Friday, February 12, 2010

I'm in another book: SMITH Magazine's It All Changed in an Instant: More Six-Word Memoirs by Writers Famous & Obscure

It All Changed in an Instant: More Six-Word Memoirs by Writers Famous & Obscure
I first heard about SMITH Magazine's six-word memoirs on Facebook and wrote a few of my own on SMITH's site. The new SMITH/Harper Perennial collection It All Changed in an Instant used one of them.

I share a page with T.O. I'm on page 198:

Jimmy J. Aquino in It All Changed in an Instant: More Six-Word Memoirs by Writers Famous & Obscure
It was inspired by an ancient Tonight Show clip I once saw in which George Gobel asked Johnny Carson if he ever got the feeling that the world's a tuxedo and he's a pair of brown shoes. I wrote those little memoirs a while ago, before I started including my middle initial in everything I do to distinguish myself from other guys with the same name.
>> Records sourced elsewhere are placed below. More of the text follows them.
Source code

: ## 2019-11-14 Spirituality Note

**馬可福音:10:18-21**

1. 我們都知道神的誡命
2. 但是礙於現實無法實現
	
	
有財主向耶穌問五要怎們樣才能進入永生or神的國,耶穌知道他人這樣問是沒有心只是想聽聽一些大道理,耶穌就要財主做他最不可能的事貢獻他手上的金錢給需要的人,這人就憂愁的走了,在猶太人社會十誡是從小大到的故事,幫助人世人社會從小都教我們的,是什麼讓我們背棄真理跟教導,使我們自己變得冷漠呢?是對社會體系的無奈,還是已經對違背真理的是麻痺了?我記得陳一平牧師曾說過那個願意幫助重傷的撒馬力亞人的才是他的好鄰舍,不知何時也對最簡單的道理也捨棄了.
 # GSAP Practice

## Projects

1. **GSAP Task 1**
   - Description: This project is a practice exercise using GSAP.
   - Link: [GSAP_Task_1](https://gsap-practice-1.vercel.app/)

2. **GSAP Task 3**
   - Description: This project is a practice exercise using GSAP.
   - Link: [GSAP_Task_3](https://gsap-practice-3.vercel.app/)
I wish the It All Changed in an Instant editors used one of the other memoirs I wrote (like "So broke, can't afford longer sentence" or "Nothing kills boners like yacht rock") instead of the one they chose. But still, I'm honored to be in the same book with the following people whose work I've enjoyed: Andy Borowitz, Andy Richter, Bob Odenkirk, Brian Baumgartner (Kevin!), David Wain, Duff Goldman of Ace of Cakes, Eugene Mirman (his heartwarming memoir is "I've fucked at least eight people"), Henry Rollins, Henry Winkler, Joe Queenan, John Flansburgh of They Might Be Giants, Kathy Najimy, Leonard Nimoy, Linus Roache, Margaret Cho, Neil Patrick Harris, Rick Parker, Rob Riggle, Shepard Fairey, Tommy Chong and Sound of Young America host Jesse Thorn, who started out at the same radio station where I first deejayed.

Parker, whom I met at San Diego Comic-Con last year, and Fairey submitted a couple of my favorite memoirs, which they drew:

Rick Parker in It All Changed in an Instant: More Six-Word Memoirs by Writers Famous & Obscure

Shepard Fairey in It All Changed in an Instant: More Six-Word Memoirs by Writers Famous & Obscure
Daily Show alum Riggle's memoir "I love my big, big balls" would probably get him into a heated balls-measuring contest with a certain fellow TDS alum (I bet he'd respond with "But mine are bigger, Rob Riggle").

But my favorite memoir comes from Lalah Hathaway, a singer like her legendary father Donny Hathaway: "So I only get six words?"